- Title: Gateshead Rov

Personal life
- Born: 15 May 1927 Frankfurt, Germany
- Died: 20 July 2003 (aged 76) Gateshead, United Kingdom
- Spouse: Miriam
- Parent: Rabbi Yomtov Lipman Rakow (father);

Religious life
- Religion: Judaism

Jewish leader
- Predecessor: Rabbi Naftoli Shakovitzky
- Successor: Rabbi Shraga Feivel Zimmerman
- Began: 1964
- Ended: 2003

= Bezalel Rakow =

British rabbi (1927–2003)

Bezalel Rakow (15 May 1927 – 20 July 2003) was a British Orthodox rabbi who headed Gateshead’s Jewish community. He was the chair of the Council of Torah Sages of Agudas Yisroel of Great Britain.

Born in Frankfurt, Germany into a distinguished rabbinical family, Bezalel Rakow was a direct descendant of Rabbi Yom-Tov Lipmann Heller, (author of the Tosafos Yomtov commentary on the Mishnah). His father, Rabbi Yomtov Lipman Rakow, a pupil of the great Volozhin yeshiva, had been a rosh yeshiva in Frankfurt-on-Main. In 1939, he, aged 10, his parents and his brother Benzion Rakow were granted asylum, and settled in London.

Aged 18, he enrolled in Gateshead Kollel where he obtained rabbinical ordination and gained a reputation as a Talmudic scholar. In 1948, he married Miriam, daughter of Gateshead's then communal rabbi Naftoli Shakovitzky. The couple moved to Montreux, Switzerland, where he took up a position teaching in the local yeshivah.

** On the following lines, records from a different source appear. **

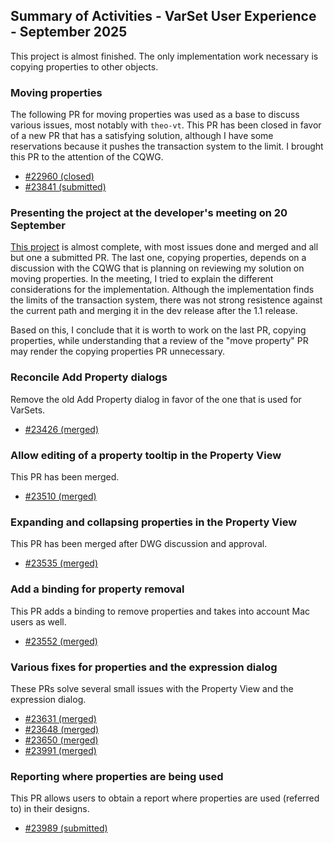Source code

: ## Summary of Activities - VarSet User Experience - September 2025

This project is almost finished.  The only implementation work necessary is
copying properties to other objects.

### Moving properties

The following PR for moving properties was used as a base to discuss various
issues, most notably with `theo-vt`.  This PR has been closed in favor of a new
PR that has a satisfying solution, although I have some reservations because it
pushes the transaction system to the limit.  I brought this PR to the attention
of the CQWG.

- [#22960 (closed)](https://github.com/FreeCAD/FreeCAD/pull/22960)
- [#23841 (submitted)](https://github.com/FreeCAD/FreeCAD/pull/23841)


### Presenting the project at the developer's meeting on 20 September

[This project](https://github.com/orgs/FreeCAD/projects/30) is almost complete,
with most issues done and merged and all but one a submitted PR.  The last one,
copying properties, depends on a discussion with the CQWG that is planning on
reviewing my solution on moving properties.  In the meeting, I tried to explain
the different considerations for the implementation.  Although the
implementation finds the limits of the transaction system, there was not strong
resistence against the current path and merging it in the dev release after the
1.1 release.

Based on this, I conclude that it is worth to work on the last PR, copying
properties, while understanding that a review of the "move property" PR may
render the copying properties PR unnecessary.

### Reconcile Add Property dialogs

Remove the old Add Property dialog in favor of the one that is used for
VarSets.

- [#23426 (merged)](https://github.com/FreeCAD/FreeCAD/pull/23426)


### Allow editing of a property tooltip in the Property View

This PR has been merged.

- [#23510 (merged)](https://github.com/FreeCAD/FreeCAD/pull/23510)

### Expanding and collapsing properties in the Property View

This PR has been merged after DWG discussion and approval.

- [#23535 (merged)](https://github.com/FreeCAD/FreeCAD/pull/23535)

### Add a binding for property removal

This PR adds a binding to remove properties and takes into account Mac users as well.

- [#23552 (merged)](https://github.com/FreeCAD/FreeCAD/pull/23552)

### Various fixes for properties and the expression dialog

These PRs solve several small issues with the Property View and the expression dialog.

- [#23631 (merged)](https://github.com/FreeCAD/FreeCAD/pull/23631)
- [#23648 (merged)](https://github.com/FreeCAD/FreeCAD/pull/23648)
- [#23650 (merged)](https://github.com/FreeCAD/FreeCAD/pull/23650)
- [#23991 (merged)](https://github.com/FreeCAD/FreeCAD/pull/23991)


### Reporting where properties are being used

This PR allows users to obtain a report where properties are used (referred to)
in their designs.

- [#23989 (submitted)](https://github.com/FreeCAD/FreeCAD/pull/23989)
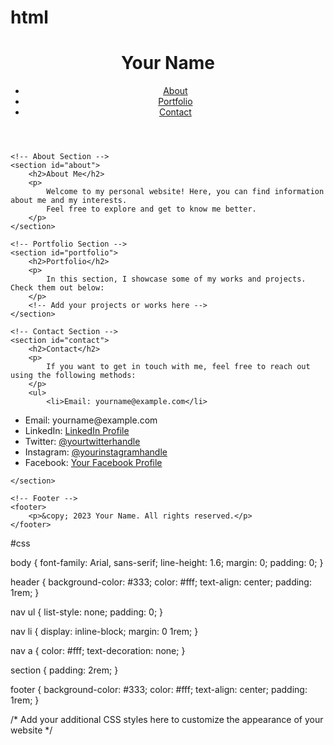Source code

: # html   
<!DOCTYPE html>
<html lang="en">
<head>
    <meta charset="UTF-8">
    <meta name="viewport" content="width=device-width, initial-scale=1.0">
    <title>Your Name - Personal Website</title>
    <link rel="stylesheet" href="styles.css">
</head>
<body>
    <!-- Header -->
    <header>
        <h1>Your Name</h1>
        <nav>
            <ul>
                <li><a href="#about">About</a></li>
                <li><a href="#portfolio">Portfolio</a></li>
                <li><a href="#contact">Contact</a></li>
            </ul>
        </nav>
    </header>

    <!-- About Section -->
    <section id="about">
        <h2>About Me</h2>
        <p>
            Welcome to my personal website! Here, you can find information about me and my interests.
            Feel free to explore and get to know me better.
        </p>
    </section>

    <!-- Portfolio Section -->
    <section id="portfolio">
        <h2>Portfolio</h2>
        <p>
            In this section, I showcase some of my works and projects. Check them out below:
        </p>
        <!-- Add your projects or works here -->
    </section>

    <!-- Contact Section -->
    <section id="contact">
        <h2>Contact</h2>
        <p>
            If you want to get in touch with me, feel free to reach out using the following methods:
        </p>
        <ul>
            <li>Email: yourname@example.com</li>
<ul>
    <li>Email: yourname@example.com</li>
    <li>LinkedIn: <a href="https://www.linkedin.com/in/yourname/">LinkedIn Profile</a></li>
    <li>Twitter: <a href="https://twitter.com/yourtwitterhandle">@yourtwitterhandle</a></li>
    <li>Instagram: <a href="https://www.instagram.com/yourinstagramhandle/">@yourinstagramhandle</a></li>
    <li>Facebook: <a href="https://www.facebook.com/yourfacebookprofile/">Your Facebook Profile</a></li>
    <!-- Add links to your other social media accounts here -->
</ul>

    </section>

    <!-- Footer -->
    <footer>
        <p>&copy; 2023 Your Name. All rights reserved.</p>
    </footer>
</body>
</html>

#css

body {
    font-family: Arial, sans-serif;
    line-height: 1.6;
    margin: 0;
    padding: 0;
}

header {
    background-color: #333;
    color: #fff;
    text-align: center;
    padding: 1rem;
}

nav ul {
    list-style: none;
    padding: 0;
}

nav li {
    display: inline-block;
    margin: 0 1rem;
}

nav a {
    color: #fff;
    text-decoration: none;
}

section {
    padding: 2rem;
}

footer {
    background-color: #333;
    color: #fff;
    text-align: center;
    padding: 1rem;
}

/* Add your additional CSS styles here to customize the appearance of your website */

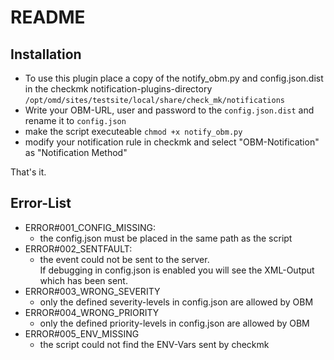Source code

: # README
## Installation
- To use this plugin place a copy of the notify_obm.py and config.json.dist in the checkmk notification-plugins-directory
`/opt/omd/sites/testsite/local/share/check_mk/notifications`
- Write your OBM-URL, user and password to the `config.json.dist` and rename it to `config.json`
- make the script executeable `chmod +x notify_obm.py`
- modify your notification rule in checkmk and select "OBM-Notification" as "Notification Method"

That's it.

## Error-List

- ERROR#001_CONFIG_MISSING:
  - the config.json must be placed in the same path as the script
- ERROR#002_SENTFAULT:
  - the event could not be sent to the server.<br>
    If debugging in config.json is enabled you will see the XML-Output which has been sent.
- ERROR#003_WRONG_SEVERITY
  - only the defined severity-levels in config.json are allowed by OBM
- ERROR#004_WRONG_PRIORITY
  - only the defined priority-levels in config.json are allowed by OBM
- ERROR#005_ENV_MISSING
  - the script could not find the ENV-Vars sent by checkmk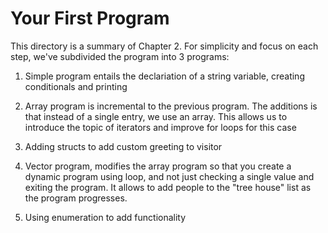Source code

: # Your First Program

This directory is a summary of Chapter 2. For simplicity and focus on each step, we've subdivided the program into 3 programs:

1. Simple program entails the declariation of a string variable, creating conditionals and printing

2. Array program is incremental to the previous program. The additions is that instead of a single entry, we use an array. This allows us to introduce the topic of iterators and improve for loops for this case

3. Adding structs to add custom greeting to visitor

4. Vector program, modifies the array program so that you create a dynamic program using loop, and not just checking a single value and exiting the program. It allows to add people to the "tree house" list as the program progresses.

5. Using enumeration to add functionality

In 1964, following his father-in-law's death, he returned to Gateshead to assume his position, thus becoming one of Orthodox Judaism's recognised world leaders.

In 2002, Rabbi Rakow was at the center of debate between Jewish orthodoxy and the features of modernity that he perceived as threatening orthodox values. When British Chief Rabbi Jonathan Sacks, in his book The Dignity of Difference (2002), expressed the notion that Judaism might learn from other faiths, Rabbi Rakow publicly demanded that Sacks repudiate the thesis of the book and withdraw it from circulation.